((

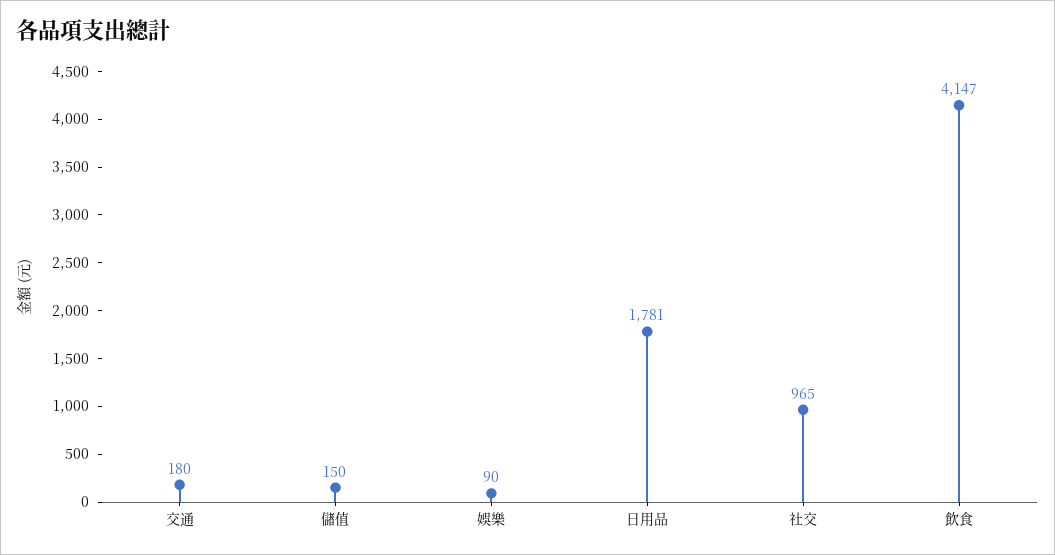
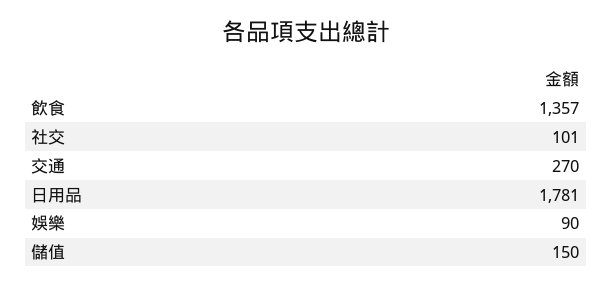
  {
-   "交通": 180,
+   "交通": 270,
    "儲值": 150,
    "娛樂": 90,
    "日用品": 1781,
-   "社交": 965,
+   "社交": 101,
-   "飲食": 4147
+   "飲食": 1357
  }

))

(Problem statement) The records above are to be reproduced exactly; the pictures are to be left out.

(Solution for this exercise)
  {
-   "交通": 180,
+   "交通": 270,
    "儲值": 150,
    "娛樂": 90,
    "日用品": 1781,
-   "社交": 965,
+   "社交": 101,
-   "飲食": 4147
+   "飲食": 1357
  }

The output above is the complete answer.